Elektromagnetische Konformitätsbewertung

Die elektromagnetische Konformitätsbewertung ist das Verfahren, mit dem festgestellt und dokumentiert wird, dass ein elektrisches Gerät oder elektronisches Betriebsmittel die Anforderungen der elektromagnetischen Verträglichkeit (EMV) erfüllt. Damit soll sichergestellt werden, dass das Produkt im Betrieb keine unzulässigen elektromagnetischen Störungen verursacht und selbst ausreichend unempfindlich gegenüber externen Störeinflüssen ist. Gesetzlich vorgeschrieben ist eine solche Bewertung für nahezu alle elektrischen Geräte, bevor sie auf den Markt gebracht oder in Betrieb genommen werden. In der EU regelt die EMV-Richtlinie (2014/30/EU) diese Pflichten; in Österreich wurden die Bestimmungen im Elektrotechnikgesetz 1992 und der Elektromagnetische Verträglichkeitsverordnung 2015 (EMVV 2015) umgesetzt.
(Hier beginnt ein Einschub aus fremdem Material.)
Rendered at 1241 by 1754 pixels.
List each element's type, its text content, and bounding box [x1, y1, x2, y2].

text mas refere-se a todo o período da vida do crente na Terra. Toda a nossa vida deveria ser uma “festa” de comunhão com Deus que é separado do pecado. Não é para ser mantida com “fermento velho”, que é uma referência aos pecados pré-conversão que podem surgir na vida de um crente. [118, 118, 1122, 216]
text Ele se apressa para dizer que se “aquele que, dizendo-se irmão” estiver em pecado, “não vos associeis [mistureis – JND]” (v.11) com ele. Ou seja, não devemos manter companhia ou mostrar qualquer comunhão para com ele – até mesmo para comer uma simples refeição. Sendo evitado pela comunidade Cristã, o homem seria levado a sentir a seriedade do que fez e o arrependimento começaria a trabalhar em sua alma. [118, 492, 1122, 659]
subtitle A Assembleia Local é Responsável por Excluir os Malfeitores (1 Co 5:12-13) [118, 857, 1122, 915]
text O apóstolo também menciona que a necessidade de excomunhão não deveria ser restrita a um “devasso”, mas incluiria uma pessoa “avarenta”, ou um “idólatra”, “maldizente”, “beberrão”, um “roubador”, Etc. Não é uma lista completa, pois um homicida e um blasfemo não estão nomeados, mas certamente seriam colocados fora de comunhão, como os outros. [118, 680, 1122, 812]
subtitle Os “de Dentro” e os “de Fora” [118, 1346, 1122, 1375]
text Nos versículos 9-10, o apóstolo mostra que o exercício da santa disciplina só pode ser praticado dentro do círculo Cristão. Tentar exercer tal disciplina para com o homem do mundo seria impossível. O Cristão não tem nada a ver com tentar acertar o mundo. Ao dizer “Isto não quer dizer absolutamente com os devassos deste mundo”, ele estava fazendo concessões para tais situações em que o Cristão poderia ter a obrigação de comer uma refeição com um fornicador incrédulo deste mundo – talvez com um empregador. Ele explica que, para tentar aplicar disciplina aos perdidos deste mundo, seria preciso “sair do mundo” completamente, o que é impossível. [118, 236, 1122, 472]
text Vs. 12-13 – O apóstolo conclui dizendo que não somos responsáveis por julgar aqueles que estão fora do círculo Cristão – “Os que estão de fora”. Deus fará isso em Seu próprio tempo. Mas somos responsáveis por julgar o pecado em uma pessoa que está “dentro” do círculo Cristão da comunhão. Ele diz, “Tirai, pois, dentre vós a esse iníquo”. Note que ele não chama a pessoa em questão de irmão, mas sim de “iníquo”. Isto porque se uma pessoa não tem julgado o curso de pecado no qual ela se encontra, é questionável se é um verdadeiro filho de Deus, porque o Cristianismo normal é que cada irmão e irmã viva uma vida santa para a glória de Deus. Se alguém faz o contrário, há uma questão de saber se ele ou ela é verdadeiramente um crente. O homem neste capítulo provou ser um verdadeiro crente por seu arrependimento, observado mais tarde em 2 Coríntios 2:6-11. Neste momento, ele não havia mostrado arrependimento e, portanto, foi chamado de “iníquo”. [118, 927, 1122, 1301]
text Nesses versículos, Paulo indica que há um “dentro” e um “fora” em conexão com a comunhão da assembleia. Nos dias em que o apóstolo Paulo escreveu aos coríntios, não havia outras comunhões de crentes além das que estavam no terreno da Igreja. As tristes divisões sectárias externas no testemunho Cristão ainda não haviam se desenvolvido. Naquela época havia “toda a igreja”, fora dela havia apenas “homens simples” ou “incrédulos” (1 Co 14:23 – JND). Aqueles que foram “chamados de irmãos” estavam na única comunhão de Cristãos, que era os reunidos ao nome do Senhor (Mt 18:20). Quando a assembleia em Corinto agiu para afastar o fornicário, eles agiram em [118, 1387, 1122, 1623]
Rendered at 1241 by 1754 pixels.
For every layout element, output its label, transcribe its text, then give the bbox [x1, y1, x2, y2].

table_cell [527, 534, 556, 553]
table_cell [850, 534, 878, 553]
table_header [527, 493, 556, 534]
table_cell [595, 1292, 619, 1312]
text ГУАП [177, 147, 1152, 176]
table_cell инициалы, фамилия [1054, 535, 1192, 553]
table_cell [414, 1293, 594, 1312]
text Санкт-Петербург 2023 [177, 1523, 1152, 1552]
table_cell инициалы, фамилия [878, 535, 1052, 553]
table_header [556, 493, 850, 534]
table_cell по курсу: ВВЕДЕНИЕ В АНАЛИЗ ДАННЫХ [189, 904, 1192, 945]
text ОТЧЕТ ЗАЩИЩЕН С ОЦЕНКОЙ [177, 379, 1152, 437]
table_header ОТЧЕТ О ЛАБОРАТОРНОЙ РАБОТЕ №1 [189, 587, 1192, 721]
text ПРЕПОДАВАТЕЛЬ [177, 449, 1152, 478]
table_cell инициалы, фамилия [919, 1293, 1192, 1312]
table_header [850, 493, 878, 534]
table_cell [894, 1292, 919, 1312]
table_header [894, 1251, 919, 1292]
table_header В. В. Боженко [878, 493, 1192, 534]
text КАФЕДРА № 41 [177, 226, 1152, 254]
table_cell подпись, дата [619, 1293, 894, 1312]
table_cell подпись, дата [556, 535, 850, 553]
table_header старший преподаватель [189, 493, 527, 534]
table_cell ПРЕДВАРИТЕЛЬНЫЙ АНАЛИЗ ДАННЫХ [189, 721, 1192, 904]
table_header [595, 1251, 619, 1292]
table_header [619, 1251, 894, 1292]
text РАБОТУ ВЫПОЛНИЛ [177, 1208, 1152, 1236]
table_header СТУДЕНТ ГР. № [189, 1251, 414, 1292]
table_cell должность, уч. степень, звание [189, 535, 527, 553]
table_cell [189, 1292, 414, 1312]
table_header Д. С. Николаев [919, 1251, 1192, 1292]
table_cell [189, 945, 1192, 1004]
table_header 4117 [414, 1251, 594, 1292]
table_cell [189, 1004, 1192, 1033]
Die Konformitätsbewertung umfasst typischerweise Prüfungen der Störaussendungen (Emissionsmessungen) und der Störfestigkeit (Immunitätsprüfungen) des Geräts nach harmonisierten Normen. Hersteller müssen eine technische Dokumentation erstellen, die die Einhaltung der Grenzwerte und Normanforderungen belegt, und eine Konformitätserklärung abgeben. Die gängigste Vorgangsweise ist das Verfahren der internen Fertigungskontrolle, bei dem der Hersteller selbst für die EMV-Prüfungen sorgt und die Konformität auf eigene Verantwortung erklärt. Alternativ kann – insbesondere bei komplexen oder neuartigen Produkten – eine EU-Baumusterprüfung unter Einbeziehung einer unabhängigen, notifizierten Prüfstelle erfolgen. Nach erfolgreich durchlaufener Konformitätsbewertung bringt der Hersteller die CE-Kennzeichnung am Produkt an, die signalisiert, dass die EMV-Vorschriften eingehalten werden. Die elektromagnetische Konformitätsbewertung ist somit ein zentraler Bestandteil der Produktzulassung im Bereich Elektrotechnik und trägt dazu bei, Funkstörungen und Beeinträchtigungen anderer Geräte im Betrieb zu verhindern.